Runtime linking not working on Linux and Windows but works on macOS

Before I provide more details, I just want to clearify some wordings here:

  • Dynamic Linking: The library is specified at compile time via module.linkSystemLibrary.
  • Runtime Linking: The library and functions are linked at runtime time via std.c.dlopen and std.c.dlsym (or alike).

Introduction

I’m trying to embed a standalone build of CPython into my project by linking the libpython library at runtime. The goal is to make PyTorch run in a Python runtime controlled by my Zig program.

Source

Project source code: https://github.com/LmanTW/dekun-new

Note that it currently only works on the Linux target (x86 tested, aarch64 should work). It should also work on the aarch64 macOS target, but I’m not sure.

  • src/core/Python.zig Loads / lookup / interact with the libcpython library.
  • src/core/Bridge.zig Abstraction layer between the Python functions and Zig.

Problem

The main idea is that my Zig program will import a Python module then hold on to it. It will also use PyModule_GetDict and PyDict_GetItemString to get the functions from the module. It will borrow the reference to those functions and store them, using them later on.

The problem is that sometimes I get Segment Fault from trying to Py_DecRef the returned object from PyObject_CallObject. Other times I get General Protection Exception when trying to call PyObject_CallObject for the second time.

Attempts

I started by trying to check if I’m de-referencing objects or finalizing the interpreter too early, but they’re all working as expected. Then I thought maybe I’m miscasting some function pointers, but that isn’t the case either.

I’ve also tried removing the PyTorch part from the Python code, thinking, it might be causing some sort of memory corruption. But that isn’t the case either.

Eventually I tried dynamically linking the same standalone build with identical code (just replacing the runtime linked functions with the imported C ones) and it worked with no problem.
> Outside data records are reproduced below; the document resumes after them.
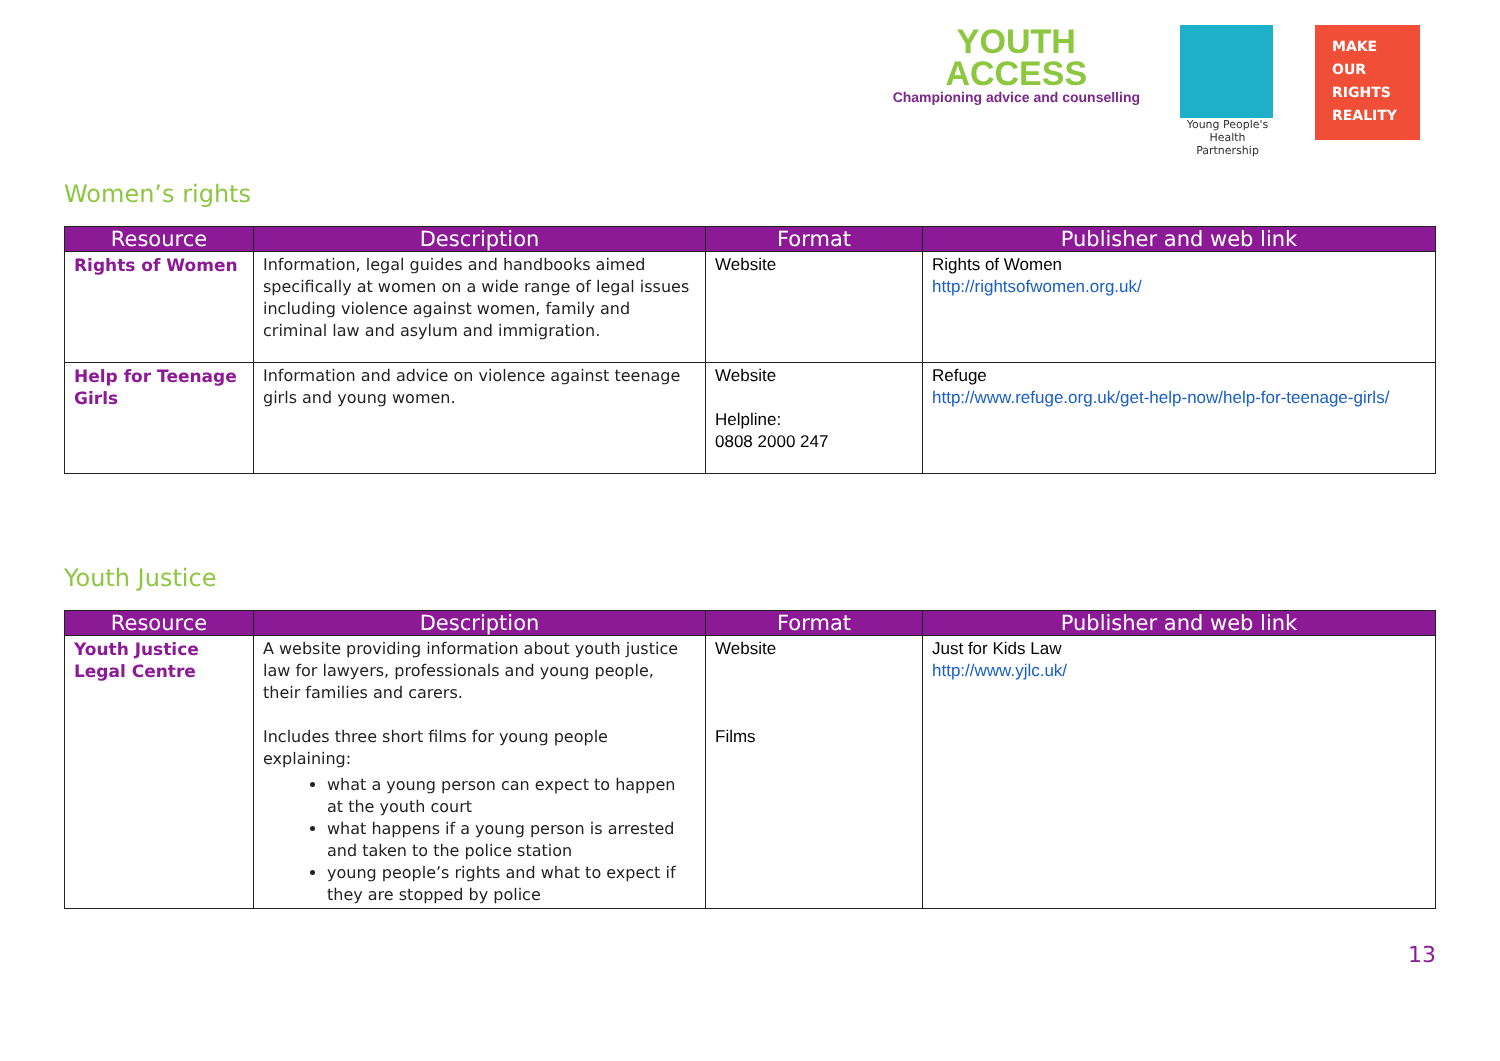YOUTH
ACCESS
Championing advice and counselling
Young People's
Health Partnership
MAKE
OUR
RIGHTS
REALITY
Women’s rights
| Resource | Description | Format | Publisher and web link |
| --- | --- | --- | --- |
| Rights of Women | Information, legal guides and handbooks aimed specifically at women on a wide range of legal issues including violence against women, family and criminal law and asylum and immigration. | Website | Rights of Women http://rightsofwomen.org.uk/ |
| Help for Teenage Girls | Information and advice on violence against teenage girls and young women. | Website Helpline: 0808 2000 247 | Refuge http://www.refuge.org.uk/get-help-now/help-for-teenage-girls/ |
Youth Justice
| Resource | Description | Format | Publisher and web link |
| --- | --- | --- | --- |
| Youth Justice Legal Centre | A website providing information about youth justice law for lawyers, professionals and young people, their families and carers. Includes three short films for young people explaining: what a young person can expect to happen at the youth court what happens if a young person is arrested and taken to the police station young people’s rights and what to expect if they are stopped by police | Website Films | Just for Kids Law http://www.yjlc.uk/ |
13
You can check the dynamic branch to see the dynamically linked version.

Versions

Zig: 0.15.1 ~ 0.15.2
CPython: 3.13.9

Some folks in the Python discord server have been able to reproduce this issue, so it should be pretty universal.

I tested it on x86_64 macOS (with the same code, just removed some parts to make it run on macOS) and it works as expected. I don’t know if this is a Zig bug or I’m using dlopen and dlsym wrong on Linux.

Do you link to a C library on linux? (musl or gnu). On macOS zig always link to the C library because it is the only valid way to make system calls. On linux you must specify -lc or set root_module.link_libc = true.
If you link to the C library, do you use the same C library that python links to? (e.g. target native-linux-gnu).

The ABI of the Zig program and the C library are both GNU. And yes I’ve linked libc.

I’ve been using the install_only_stripped build, and was thinking they might have different build configuration. But after trying to use the pgo+lto-full build on both Linux and macOS the problem still persists on Linux.

I’ve also tested it on x86_64 Windows, also crashes with Segment Fault.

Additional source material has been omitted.